• ZIEL DER ÜBUNG:
Zähle alle Themen auf, die im Zeitungsartikel über die Limburger Lehen der Strünkeder in der Zeile beginnend mit „Übergang auf die Crudenburger Linie“ angekündigt werden.

• AUSGEWÄHLTER AUSZUG:
============

Die Limburger Lehen der Strünkeder XIII.

Aus Hist. Verein Herne / Wanne-Eickel

Leo Reiners widmete sich in den Jahren 1938/39 in einer Artikelserie den Limburger Lehen der Strünkede.

Herner Anzeiger
Samstag, den 4. März 1939
Nr. 48 (Drittes Blatt)

Die Limburger Lehen der Strünkeder

Übergang auf die Crudenburger Linie der Strünkeder.— Andere Bewerber abgewiesen.— Besitzveränderung der Lehnshöfe - Das Buersche Lehnsgut bleibt unauffindbar.- Ende der Reichsherrschaft Styrum.
XIII. und Schluß[1]

Am 21. Mai 1778 erhalt Caroline von Strünkede die Antwort auf ihre Bewerbung um die Limburger Lehnsstücke. In dieser Antwort wird ihr gesagt, die Lehnsstücke seien feuda mere masculina, reine Mannlehen. Außerdem habe sich der nächste Agnat[2], der Freiherr Sigismund von Strünkede zu Crudenburg, bereits gemeldet und Mutschein sowie Mitteilung über den Belehnungstermin erhalten.
In der Tat hatte sich Frhr. Sigismund von Strünkede zu Crudenburg in einem Schreiben vom 28. April 1778 an den Lehnsdirektor Kopstadt gewandt, sich als einzigen männlichen Agnaten bezeichnet, unter Beifügung von zwei Reichstalern für Gebühren um den zwischenzeitlichen Mutschein sowie um Mitteilung der Lehnsgebühren und des Belehnungstermins gebeten und durch einen von Pastor Schindler ausgestellten Auszug aus dem Crudenburger Kirchenbuch über seine am 20. Mai 1748 erfolgte Taufe (geboren war er am 7. 5.) und elf Taufpaten sowie durch eine Bescheinigung des Weseler Richters Pagenstecher, daß er ein vollbürtiger Sohn weiland des Freiherrn Sigismund von Strünkede zu Crudenburg sei und sonst keine Söhne von diesem am Leben seien, seine Qualification nachgewiesen.
Am 22. Mai hat Kopstadt in einem Schreiben an den Grafen Philipp Ferdinand von Limburg=Styrum dargelegt, wie es um die Strünkeder Lehnsstücke bestellt war. Als „annoch der eintzige Agnat“ habe sich der Frhr. Sigismund von Strünkede zu Crudenburg ein Herr von 30 Jahren, gemeldet. „Den Muthschein schließe zur Ausfertigung und Uebersendung nach Crudenburg über die Duisburger Post anbey; und zweifle nicht der bestimte Termin werde Ew. Hochedelg. gefällig seyn. 200 rthl. Edictmäßig habe pro laudemio et Jurivus gefodert; und 2 rtyl. Currant hat Er für den Muthschein eingesendet.“ Herr Krahne, so fährt Kopstadt fort, habe sich wegen der Freiin Carolina von Strünkede gemeldet, doch sei einstmals der Consensus testandi an den Präsidenten von Strünkede ausdrücklich auf die Agnaten eingeschränkt worden. Es habe sich dann noch ein Joh. Wilh. von Clutenberg von und zum Diepenbeck aus Cleve gemeldet und einen Stammbaum angeschlossen. Dieser sei aber undeutlich und scheine selbstgemacht zu sein. Wenn „Struncks" und „Strunckede“ einerlei sein sollten, wie der Herr meine, so komme seine Verwandtschaft zu den letzteren von einer „Sie“ her, helfe ihm also nichts.

============

Bilder zur Datenvisualisierung
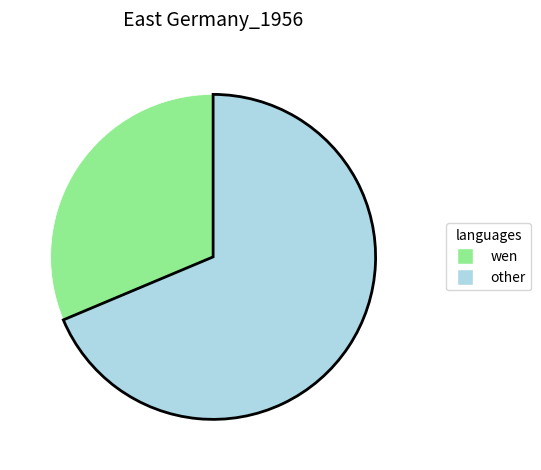

True or false: wen accounts for 22% of the total.

False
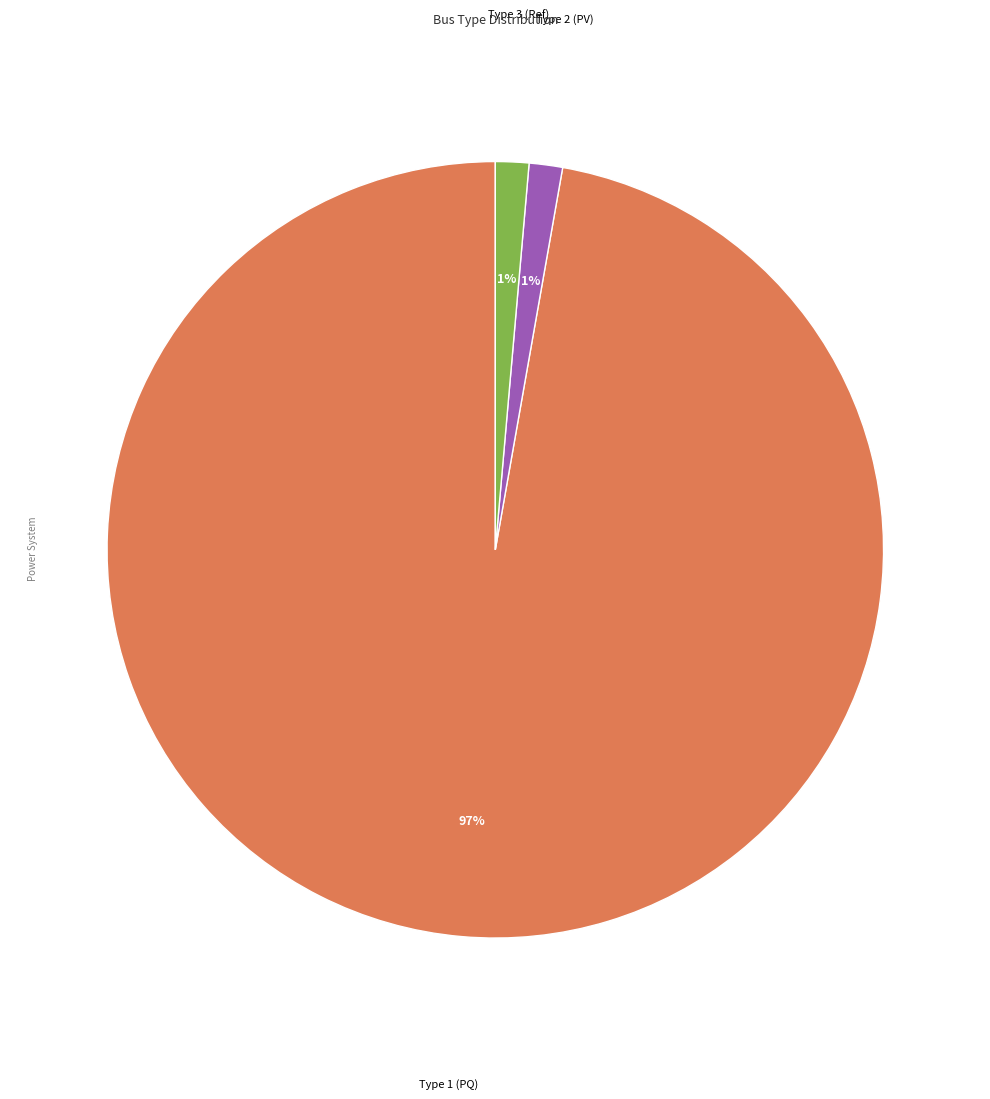

Is there any slice that represents more than half of the pie?

Yes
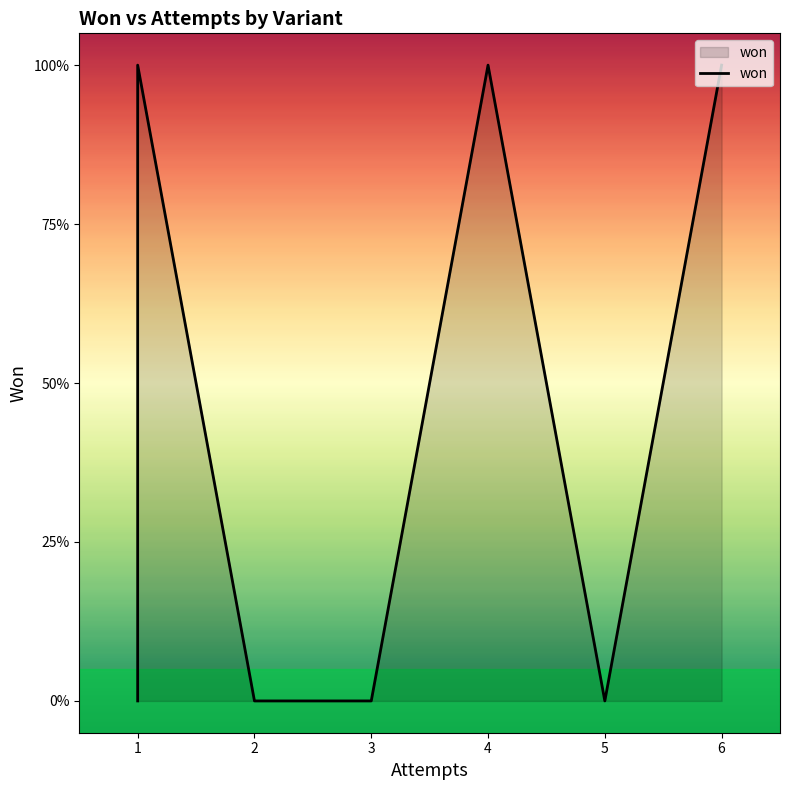

Which category has the highest value across all series?

1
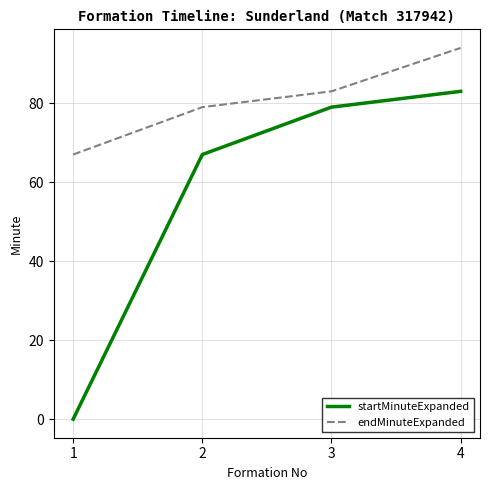

True or false: startMinuteExpanded has more than 2 points higher than both neighbors.

False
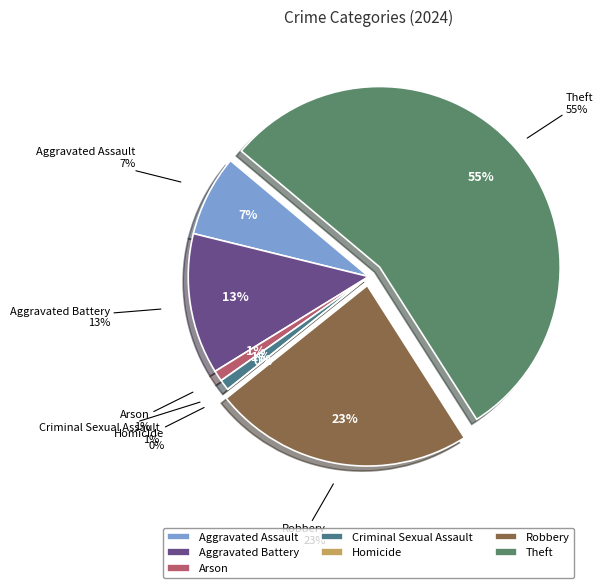

Rank the categories by value from highest to lowest.

Theft, Robbery, Aggravated Battery, Aggravated Assault, Arson, Criminal Sexual Assault, Homicide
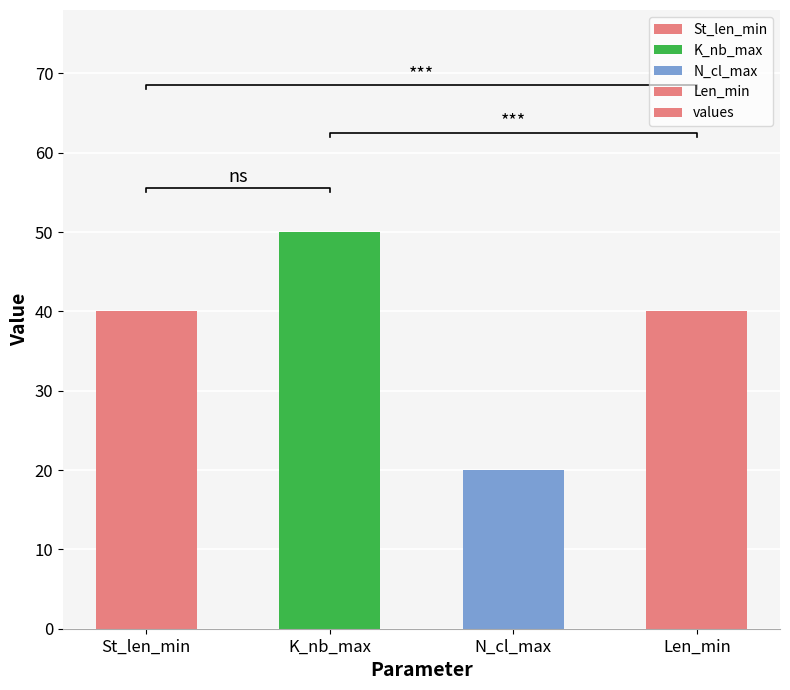

Read the value at Len_min, to the nearest 10.

40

============

• LÖSUNG:
- Übergang auf die Crudenburger Linie der Strünkeder
- Andere Bewerber abgewiesen
- Besitzveränderung der Lehnshöfe
- Das Buersche Lehnsgut bleibt unauffindbar
- Ende der Reichsherrschaft Styrum